Хардинг регулярно переписывается с Годфри, внуком Афунакуа, чтобы справиться о нуждах общины и скоординировать банковские переводы из Соединенных Штатов ее семье. Путешествие, которое началось как тур по красивым местам всего мира, вывело на путь восстановления справедливости и создания уз ответственности между ксенофилом, ставшим интернет-знаменитостью, и жителями деревни в южной части Тихого океана.[239]
В 2012 году Хардинг выпустил четвертое видео, в котором продолжил свое движение от дуракаваляния к ксенофилии. Вначале ролика Мэтт берет уроки танцев на улицах Кигали и Севильи. По мере развития музыкальной темы становится ясно, что Мэтт отошел от первоначальных движений своего незамысловатого танца и теперь повторяет движения за мужчинами в традиционных одеждах в Саудовской пустыне и трясет бедрами с веселыми жителями Порт-о-Пренса. Когда Мэтт пытается вальсировать с нарядно одетой женщиной в Пхеньяне, становится ясно, что танцор из него все еще неважный, зато учить его танцам теперь будет весь мир. Когда толпы танцующих в Каире, Таллине, Хельсинки и Гонконге вскидывают руки верх, повторяя жесты друг друга, логика становится очевидной: Хардинг хочет сделать так, чтобы его друзья по всему миру танцевали вместе.
Серьезные задачи, с которыми сталкивается человечество как вид, не сможет решить даже самый талантливый преподаватель танцев. Однако эксперимент Хардинга – это первый шаг в решении некоторых из самых сложных проблем в глобальной коммуникации. Если мы принимаем предложение Рональда Берта искать творческие решения в структурных дырах – пробелах в наших знаниях о мире, мы неминуемо приходим к поиску идей и вдохновения в других культурах. Тем быстрее мы сталкиваемся с «проблемой сопереживания», суть которой Джои Ито обозначил так: не имея возможности построить личные связи с людьми из других частей мира, нам сложно всерьез воспринимать их переживания и точку зрения.
Общие интересы – это кратчайший путь к отношениям, которые связывают нас с людьми из других частей света. Трудно поддерживать уровень сознательности, необходимый для того, чтобы разбираться в новостях, которые влияют на неизвестных нам людей, живущих в местах, где мы никогда не были; общий интерес – вот первый шаг на пути поиска вдохновения и новых озарений в незнакомой среде. Этот шаг, даже в виде неумелого танцевального па, ведет к способу решения проблем, который подразумевает разнообразные и взаимодополняющие способы мышления.

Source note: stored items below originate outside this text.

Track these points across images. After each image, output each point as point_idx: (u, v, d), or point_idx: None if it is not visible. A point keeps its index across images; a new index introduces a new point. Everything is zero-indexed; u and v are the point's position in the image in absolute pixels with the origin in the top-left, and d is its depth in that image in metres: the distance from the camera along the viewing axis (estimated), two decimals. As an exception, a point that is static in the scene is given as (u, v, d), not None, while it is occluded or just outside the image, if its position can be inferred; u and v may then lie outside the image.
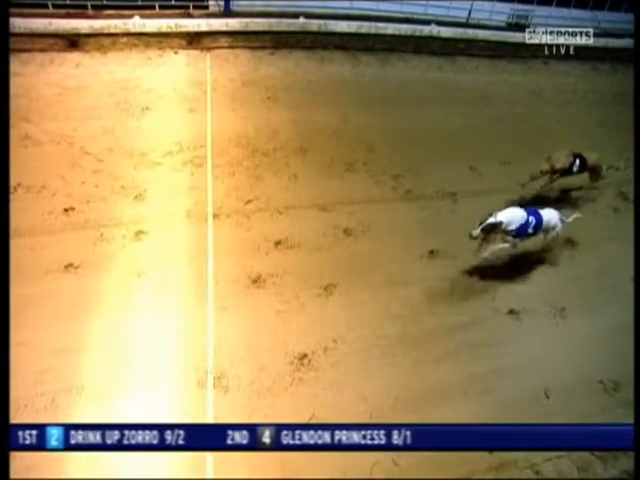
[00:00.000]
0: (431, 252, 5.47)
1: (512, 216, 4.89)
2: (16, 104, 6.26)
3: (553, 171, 6.01)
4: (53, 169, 5.69)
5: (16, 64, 7.05)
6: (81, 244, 4.90)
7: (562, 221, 5.29)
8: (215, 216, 5.45)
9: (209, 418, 3.75)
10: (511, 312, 4.98)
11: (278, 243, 5.26)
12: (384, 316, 4.71)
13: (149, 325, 4.31)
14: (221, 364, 4.10)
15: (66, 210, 5.25)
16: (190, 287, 4.68)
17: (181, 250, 5.02)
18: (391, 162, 6.69)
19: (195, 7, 8.98)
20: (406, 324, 4.67)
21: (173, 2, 8.82)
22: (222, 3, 9.08)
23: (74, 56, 7.75)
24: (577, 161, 6.09)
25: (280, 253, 5.17)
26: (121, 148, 6.17)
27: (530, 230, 5.04)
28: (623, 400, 4.31)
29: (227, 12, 9.08)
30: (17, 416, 3.52)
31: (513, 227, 4.89)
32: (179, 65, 8.01)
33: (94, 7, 8.41)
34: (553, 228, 5.24)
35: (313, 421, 3.80)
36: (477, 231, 4.76)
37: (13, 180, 5.23)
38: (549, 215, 5.22)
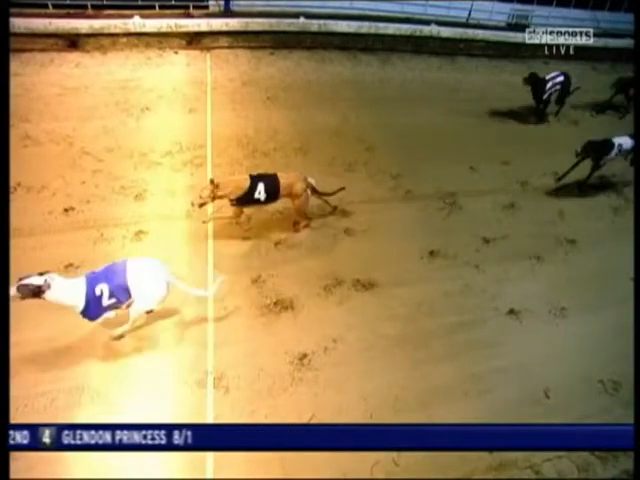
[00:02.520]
0: (431, 252, 5.47)
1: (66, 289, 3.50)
2: (16, 104, 6.26)
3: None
4: (53, 169, 5.70)
5: (16, 64, 7.06)
6: (81, 244, 4.89)
7: (167, 283, 3.80)
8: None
9: (209, 418, 3.75)
10: (511, 312, 4.98)
11: (278, 243, 5.26)
12: (384, 316, 4.71)
13: (149, 325, 4.31)
14: (221, 364, 4.10)
15: (66, 210, 5.25)
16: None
17: (181, 250, 5.02)
18: (391, 162, 6.69)
19: (195, 7, 9.00)
20: (406, 324, 4.67)
21: (173, 2, 8.82)
22: (222, 3, 9.08)
23: (74, 56, 7.76)
24: (260, 185, 4.88)
25: (280, 253, 5.17)
26: (121, 148, 6.18)
27: (108, 303, 3.62)
28: (623, 400, 4.31)
29: (227, 12, 9.09)
30: (17, 416, 3.52)
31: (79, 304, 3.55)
32: (179, 65, 8.02)
33: (94, 7, 8.42)
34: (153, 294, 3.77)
35: (313, 421, 3.82)
36: (12, 290, 3.28)
37: (13, 180, 5.25)
38: (141, 277, 3.64)
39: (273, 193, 4.98)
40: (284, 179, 5.02)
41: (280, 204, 5.36)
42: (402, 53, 9.51)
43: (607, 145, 6.48)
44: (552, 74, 8.04)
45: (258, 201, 4.96)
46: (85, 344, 4.09)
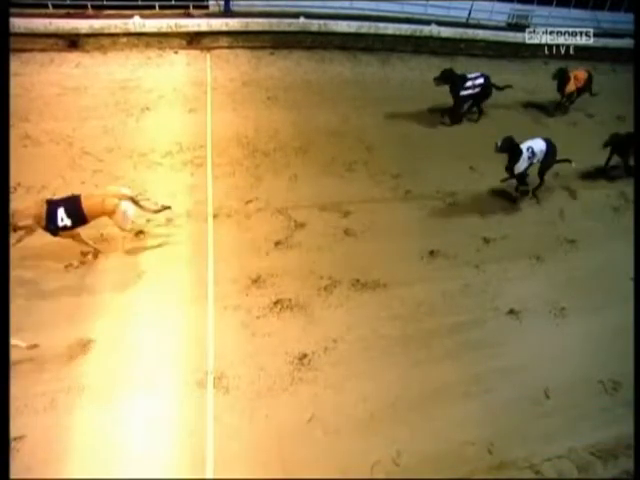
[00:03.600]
0: (431, 252, 5.47)
1: None
2: (16, 104, 6.27)
3: None
4: (53, 169, 5.69)
5: (16, 64, 7.06)
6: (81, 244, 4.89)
7: None
8: (215, 216, 5.45)
9: (209, 418, 3.75)
10: (511, 312, 4.98)
11: (278, 243, 5.26)
12: (384, 316, 4.71)
13: (149, 325, 4.31)
14: (221, 364, 4.10)
15: (66, 210, 5.24)
16: (190, 287, 4.68)
17: (181, 250, 5.02)
18: (391, 162, 6.69)
19: (195, 7, 9.00)
20: (406, 324, 4.67)
21: (173, 2, 8.82)
22: (222, 3, 9.08)
23: (74, 56, 7.76)
24: (60, 211, 4.36)
25: (280, 253, 5.17)
26: (121, 148, 6.18)
27: None
28: (623, 400, 4.32)
29: (227, 12, 9.09)
30: (17, 416, 3.52)
31: None
32: (179, 65, 8.02)
33: (94, 7, 8.42)
34: None
35: (314, 421, 3.82)
36: None
37: (13, 180, 5.25)
38: None
39: (77, 216, 4.43)
40: (89, 199, 4.48)
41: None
42: (402, 53, 9.50)
43: (515, 150, 5.98)
44: (473, 74, 7.66)
45: (66, 228, 4.44)
46: (83, 344, 4.10)
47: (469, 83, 7.59)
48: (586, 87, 8.51)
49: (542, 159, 6.22)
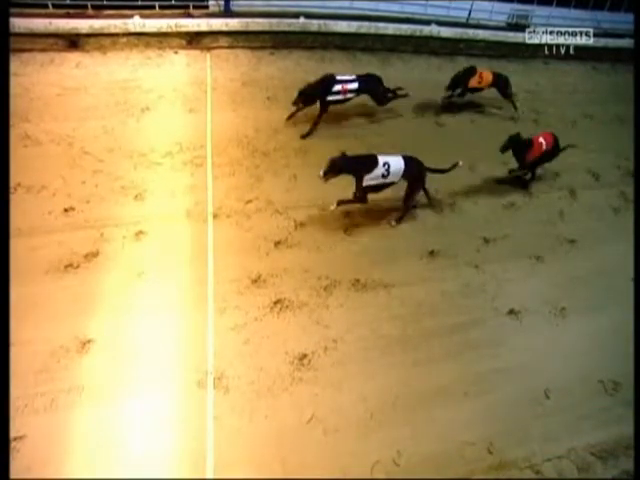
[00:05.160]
0: (431, 252, 5.47)
1: None
2: (16, 104, 6.27)
3: None
4: (53, 169, 5.69)
5: (16, 64, 7.05)
6: (81, 244, 4.90)
7: None
8: (215, 216, 5.45)
9: (209, 418, 3.75)
10: (511, 312, 4.98)
11: (278, 243, 5.26)
12: (384, 316, 4.71)
13: (149, 325, 4.31)
14: (221, 364, 4.10)
15: (66, 210, 5.25)
16: (190, 287, 4.68)
17: (181, 250, 5.02)
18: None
19: (195, 7, 8.98)
20: (406, 324, 4.67)
21: (173, 2, 8.82)
22: (222, 3, 9.07)
23: (74, 56, 7.75)
24: None
25: (280, 253, 5.17)
26: (121, 148, 6.17)
27: None
28: (623, 400, 4.32)
29: (227, 12, 9.08)
30: (17, 416, 3.52)
31: None
32: (179, 65, 8.01)
33: (94, 7, 8.41)
34: None
35: (313, 421, 3.82)
36: None
37: (13, 180, 5.25)
38: None
39: None
40: None
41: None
42: (402, 53, 9.50)
43: (370, 161, 5.23)
44: (346, 76, 6.73)
45: None
46: (83, 344, 4.11)
47: (338, 87, 6.55)
48: (496, 86, 7.98)
49: (405, 178, 5.44)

При всей важности ксенофилов и наводящих мосты в процессе обмена идеями даже их совместных усилий не хватит, чтобы преодолеть косность наших СМИ и наших взглядов на мир. Чтобы идти по дороге, которую они для нас освещают, нам недостаточно одного нашего желания открывать для себя широкий мир. Мы должны научиться использовать мощный, но слабо осмысленный путь к открытиям: интуитивную прозорливость или серендипность.
Глава седьмая. Серендипность в большом городе
Уильям Гибсон в опубликованной в 1984 году книге «Нейромантик» живописал интернет как физическое пространство, огромный, красочный город, где в величественных зданиях располагаются принадлежащие глобальным корпорациям компьютерные серверы. Только «киберковбои», как назывались у Гибсона хакеры, имели доступ в это воображаемое пространство, они проникали в интернет через специально разработанные устройства, но пространство это и для них оставалось подобно большому городу – столь же огромным, запутанным и реальным.
Восемь лет спустя в свет вышла книга Нила Стивенсона «Лавина», в которой интернет представлялся «метавселенной» – поглощающим внимание трехмерным миром, населенным цифровыми аватарами, управляемыми пользователями в специальных очках и перчатках. Метавселенная Стивенсона – это огромная, черная и по большей части пустая планета. Основное населенное пространство – это так называемая Улица, город-проспект, опоясывающий земной шар, куда пользователи приходят, чтобы потолкаться в виртуальной среде, себя показать и других посмотреть.
Почему метафора «интернет как город» столь популярна? Почему бы не представить себе данные в виде леса или моря битов, или безразмерного заваленного документами рабочего стола, или борхесовской бесконечной библиотеки. Город – довольно странный способ визуализации данных: зачем заставлять людей сталкиваться друг с другом, если мы строим «пространства», которые по сути бесконечны? Чтобы понять привлекательность идеи цифрового города, следует рассмотреть прелести города реального.